━━ Text provided

Snow, swearing, and why we are not going to Aldershot this weekend

The game at Aldershot Town’s Recreation Ground hosting Bradford City this weekend is off with the snow down there being worse than it is up here – and the BfB back garden test shows a foot of winter – and s the fact that the Shots are coming off the back of an FA Cup defeat to Dover, that they have signed the promising Wesley Ngo Bahang on loan from Newcastle United and the fact that they are 12th in League Two three places above City probably do not matter.

Indeed by the time this game is played – and we have been in the cancelled Aldershot trip trap before – the returning to fitness Gareth Evans may have been joined by the likes of Lewis Hunt, Simon Ramsden, Steve Williams, Michael Flynn or Shane Duff who could have crawled from the fitness room and burst back into action.

Likewise – depending on when the rearranged game is played – the likes of Tom Adeyemi, Louis Moult, Richard Eckersley, Jason Price and Rob Kiernan may have returned to their parent clubs while Lenny Pidgeley’s contract has expired. Such is the nature of modern football with the possibility that half the players on one side might no longer be at a club after the hand of nature intervenes.

━━━━

Parts of the exercise =>
(A) In the piece on the called-off Aldershot match, transcribe the passage starting with "Likewise – depending" and going on through "of nature intervenes.".
(B) List the players who, according to the piece on the called-off Aldershot match, may have gone back to their parent clubs by the time the game is rearranged.
(C) According to the piece on the called-off Aldershot match, which player did Aldershot sign on loan from Newcastle United?

━━ Information supplied

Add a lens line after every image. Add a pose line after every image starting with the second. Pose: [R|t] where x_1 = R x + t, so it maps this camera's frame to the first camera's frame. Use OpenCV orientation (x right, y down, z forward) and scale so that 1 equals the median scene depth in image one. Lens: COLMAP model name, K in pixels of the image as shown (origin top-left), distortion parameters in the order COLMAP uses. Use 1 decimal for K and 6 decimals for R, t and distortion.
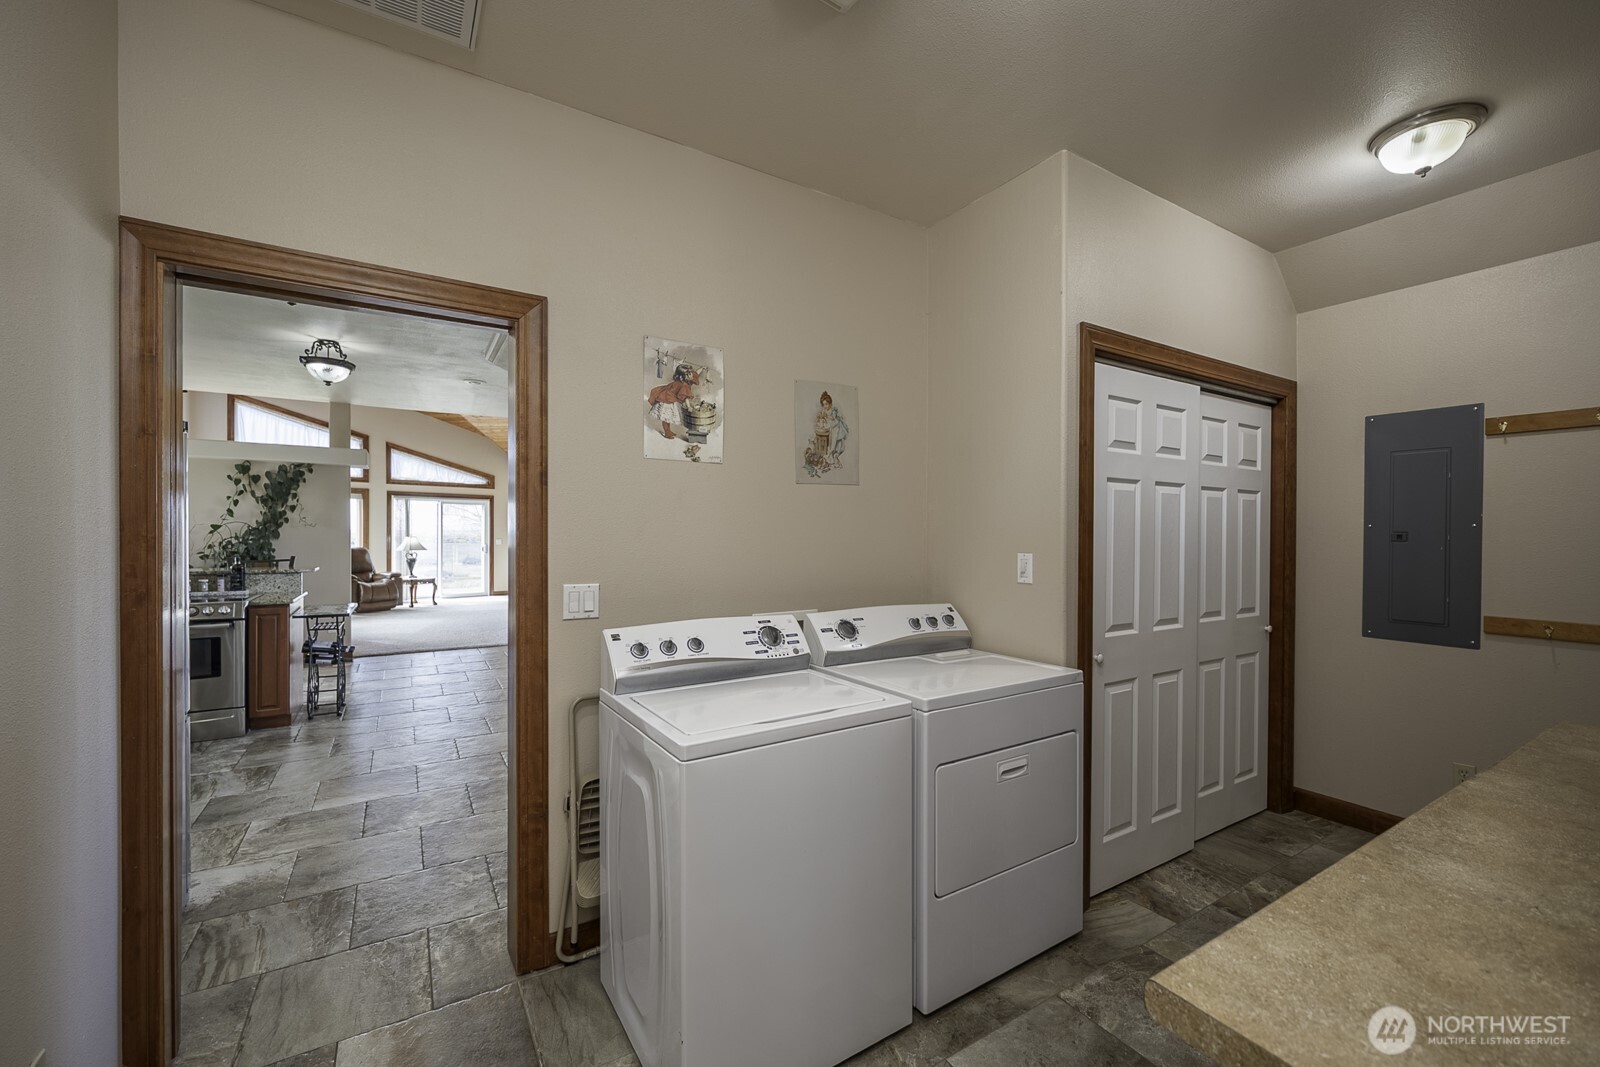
lens RADIAL K [[643.9, 0, 800.7], [0, 643.9, 539.6], [0, 0, 1]] dist [-0.000981, -0.000217]
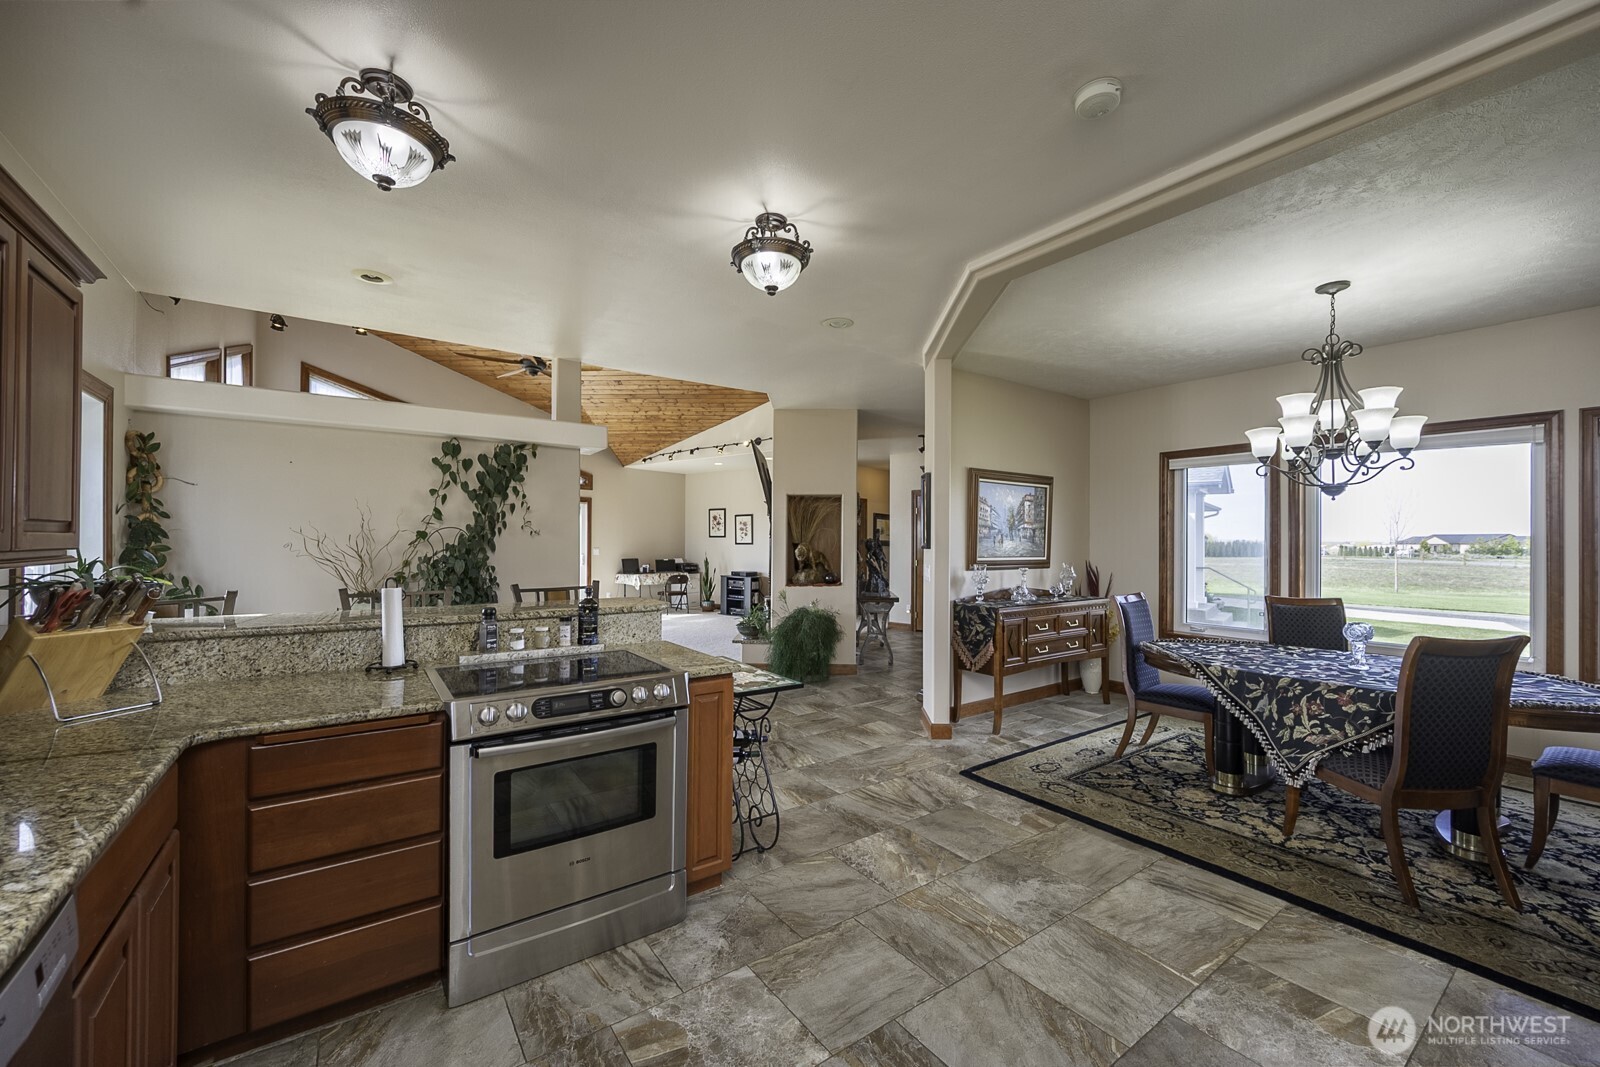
lens RADIAL K [[628.3, 0, 802.7], [0, 628.3, 537.5], [0, 0, 1]] dist [-0.000389, -0.000343]
pose [[0.997701, 0.000347, 0.067767, -0.352964], [0.000583, 0.999906, -0.013696, -0.004872], [-0.067766, 0.013704, 0.997607, 0.203229]]
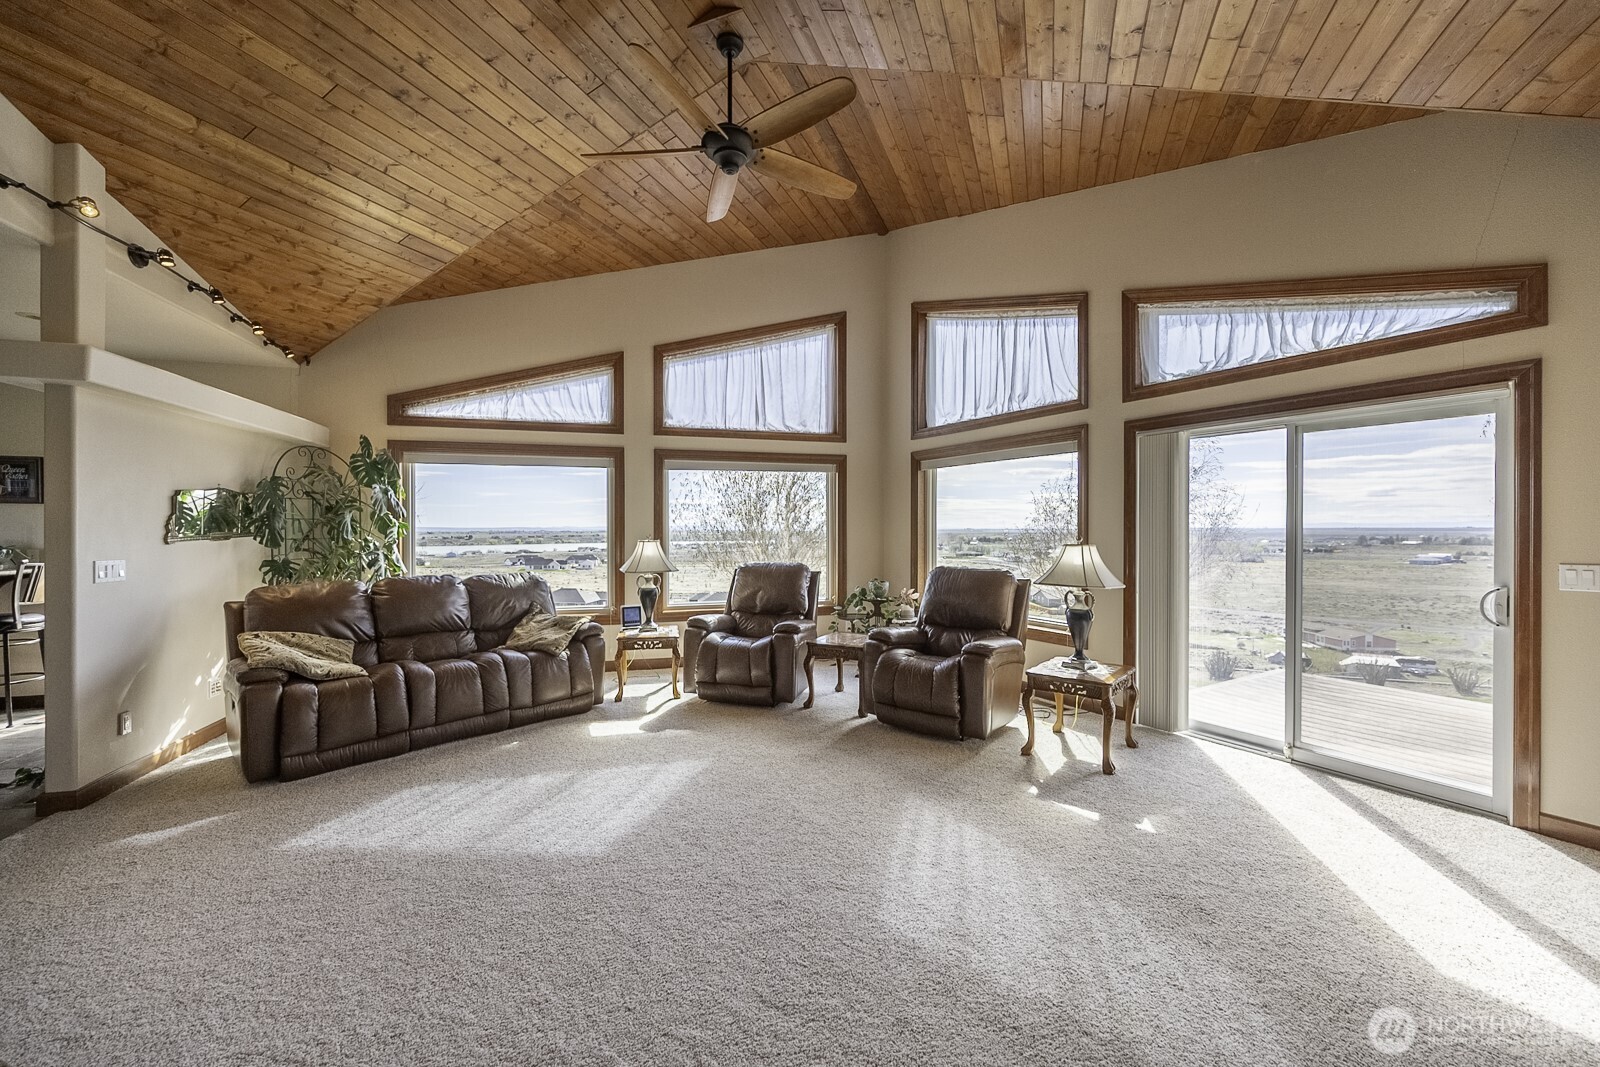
lens RADIAL K [[638.0, 0, 803.0], [0, 638.0, 530.9], [0, 0, 1]] dist [-0.001203, -0.000353]
pose [[-0.272058, -0.001881, -0.962279, -0.295561], [-0.009808, 0.999952, 0.000819, -0.013131], [0.962231, 0.009661, -0.272063, 1.150484]]
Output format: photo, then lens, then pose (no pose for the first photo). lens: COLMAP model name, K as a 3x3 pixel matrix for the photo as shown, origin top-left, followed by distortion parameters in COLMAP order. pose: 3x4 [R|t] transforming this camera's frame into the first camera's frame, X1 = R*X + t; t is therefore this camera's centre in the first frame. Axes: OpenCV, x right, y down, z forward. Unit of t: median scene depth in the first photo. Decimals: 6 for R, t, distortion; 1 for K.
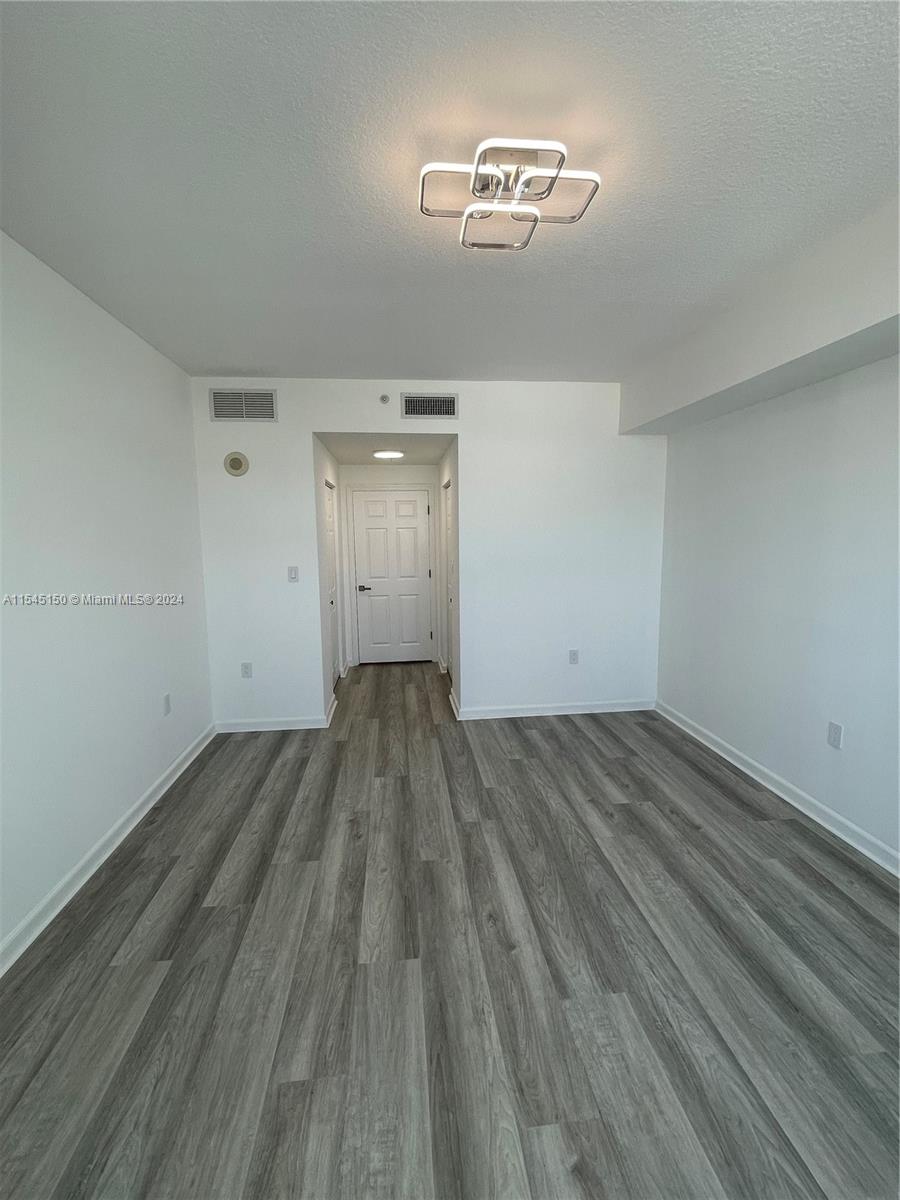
lens RADIAL K [[524.1, 0, 446.4], [0, 524.1, 601.2], [0, 0, 1]] dist [0.001931, 0.000437]
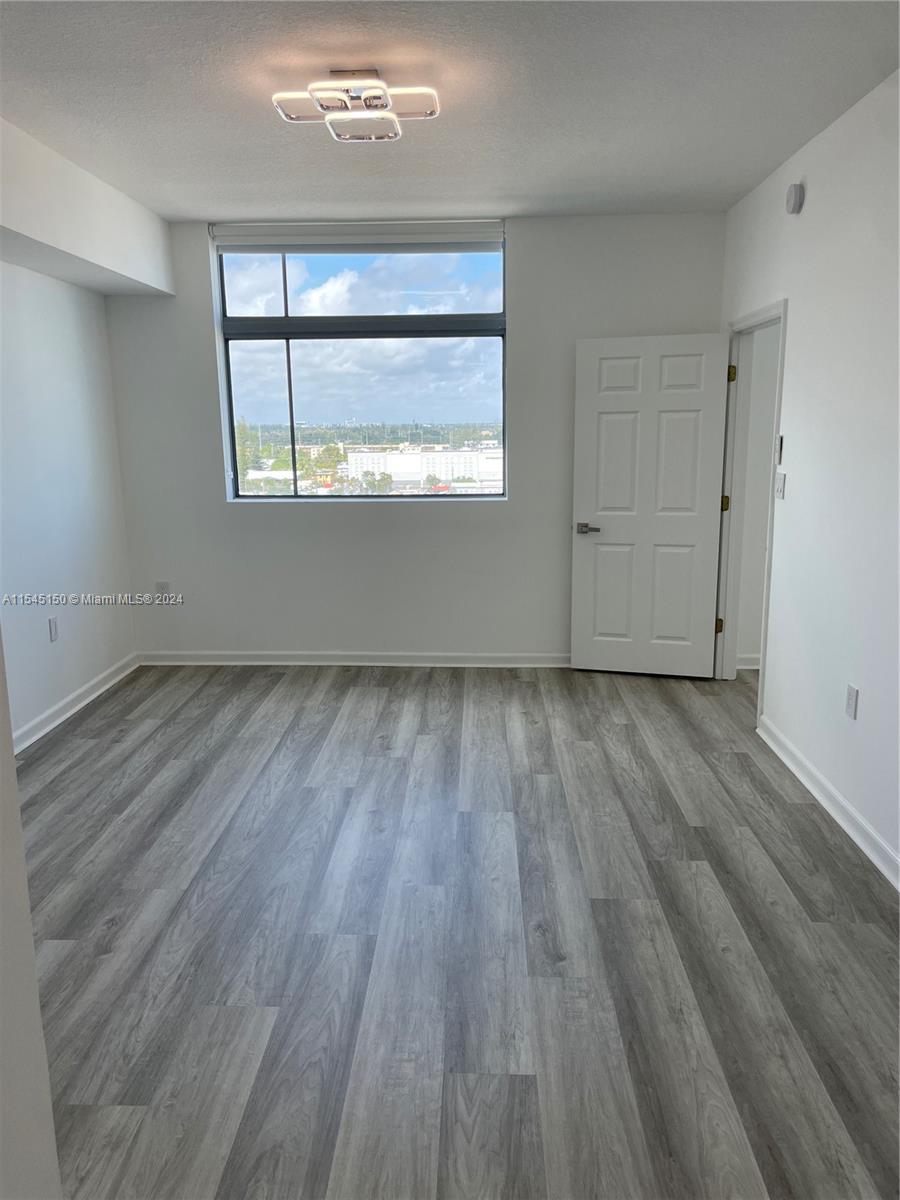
lens RADIAL K [[907.7, 0, 448.7], [0, 907.7, 597.8], [0, 0, 1]] dist [0.052838, 0.005015]
pose [[-0.991100, -0.002676, 0.133094, -0.250026], [0.040268, 0.946934, 0.318896, -0.316416], [-0.126885, 0.321417, -0.938398, 2.332467]]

━━━━

Expected results =>
(A)
Likewise – depending on when the rearranged game is played – the likes of Tom Adeyemi, Louis Moult, Richard Eckersley, Jason Price and Rob Kiernan may have returned to their parent clubs while Lenny Pidgeley’s contract has expired. Such is the nature of modern football with the possibility that half the players on one side might no longer be at a club after the hand of nature intervenes.

(B)
Tom Adeyemi
Louis Moult
Richard Eckersley
Jason Price
Rob Kiernan

(C) Wesley Ngo Bahang